Behavior among cells in a given class in the network is very similar, with the modeled layer V pyramidal cells exhibiting periodic bursting behaviour, and the other excitatory cells exhibiting regular spiking discharges.

The synaptic currents in the model on a given cell are represented as sums of currents taken over all the available synapses represented, with the individual synaptic conductances implemented as the difference of two exponentials with rise and fall time constants. This form allows for the representation of passive degradation effects within a dendritic arbor, or for the introduction of empirical size-reduction factors based on an active dendritic tree. In the current scheme, the weighting factors are chosen to provide realistic network bursting behaviour, and reflect empirical differences in PSP reduction as recorded at the soma for cells synapsing distally versus proximally using the recordings of (Williams 2005) and (Williams and Stuart 2003) for both EPSPs and IPSPs. In the current model, all double bouquet cells were assumed to synapse at greater than 500 μm from the soma, while all of the basket cells were assumed to take somal synaptic locations and their relative synaptic weights are adjusted accordingly. Inhibitory cell weights are less than zero, and chandelier cells, which synapse on the axon initial segment have large magnitude negative weightings (Williams 2005; Williams and Stuart 2003; Krimer and Goldman-Rakic 2001; Kalisman et al. 2003; Kisvárday et al. 2002; DeFelipe 1985; Paré et al. 1998). A few studies were also performed in which the chandelier cells had positive weightings (the same magnitude as pyramidal cell weights) to reproduce certain recent experimental findings (Szabadics et al. 2006).

2.2 Background activity

Synaptic current injections representing background activity from neighboring cortex are applied to 1% of the cells in the model. These cells are chosen randomly throughout the model space regardless of cell class with both 1% of inhibitory and excitatory cells affected. These synaptic current injections are implemented as a homogeneous Poisson noise process at an average rate of 1 Hz for each cell. There is no presynaptic cell in the model responsible for these current injections, but the rise and fall times of the current pulses follow the same dynamics as the other excitatory synapses represented. This was an effort to represent long-range input from regions of surrounding cortex, and to provide a base level of activity to the simulation. The background activity applied to separate neurons is uncorrelated. The kinetics of the charge injection is governed by the excitatory synaptic time scales per (Anderson et al. 2007), and are the same as other excitatory synapses used in the model. The synaptic conductance for this simulated activity is 0.7mS/ cm2 which is approximately a factor of ten higher than the typical excitatory synaptic connection used in the model, thereby giving these current injections a high probability of producing an action potential.

■ Things to do ■
#1 Answer these from the model description:
(a) What kind of behavior do the modeled layer V pyramidal cells show?
(b) How far from the soma were all double bouquet cells assumed to synapse?
(c) What share of the cells in the model receive the background synaptic current injections?
#2 Copy the stretch of the model description from "Behavior among cells" through "regular spiking discharges." word for word.

■ Supplied entries ■

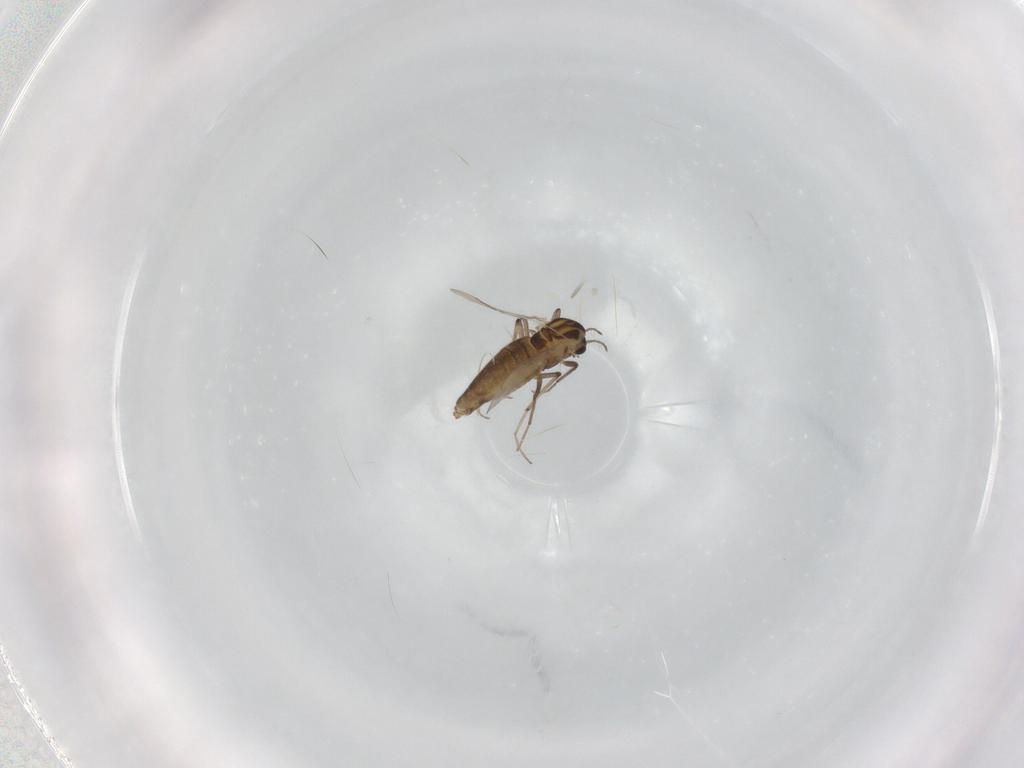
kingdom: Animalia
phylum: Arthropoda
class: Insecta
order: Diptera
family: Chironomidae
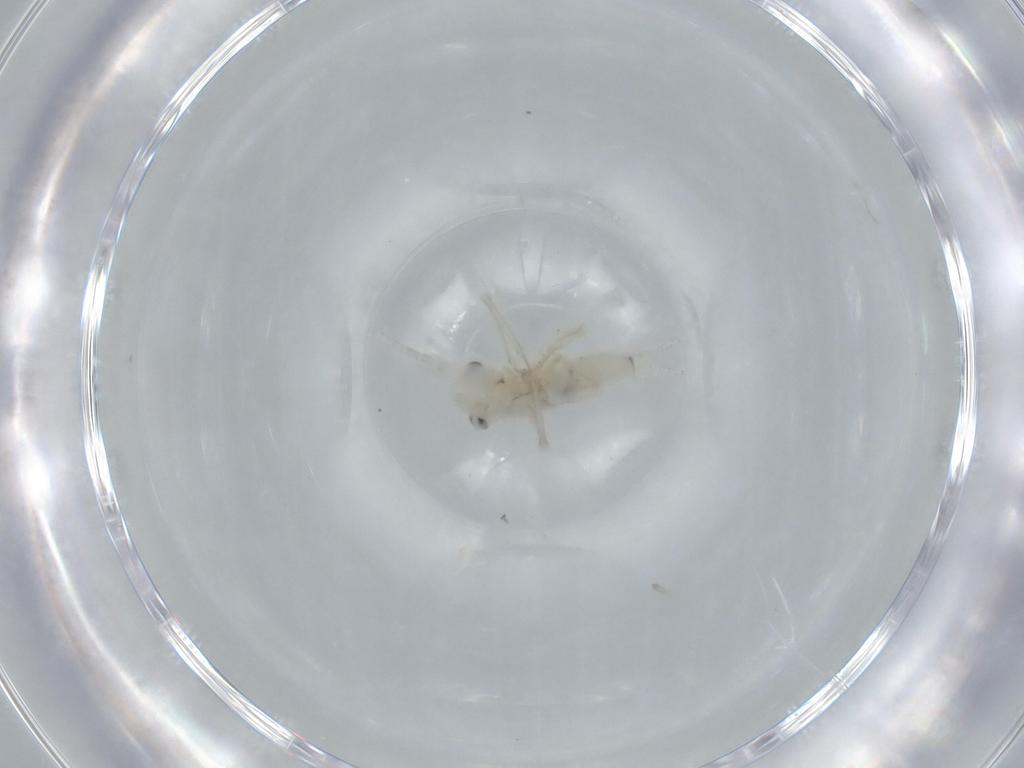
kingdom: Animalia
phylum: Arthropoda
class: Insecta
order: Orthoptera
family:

■ Results of the exercise ■
#1
(a) Periodic bursting.
(b) Greater than 500 μm.
(c) 1%.

#2
Behavior among cells in a given class in the network is very similar, with the modeled layer V pyramidal cells exhibiting periodic bursting behaviour, and the other excitatory cells exhibiting regular spiking discharges.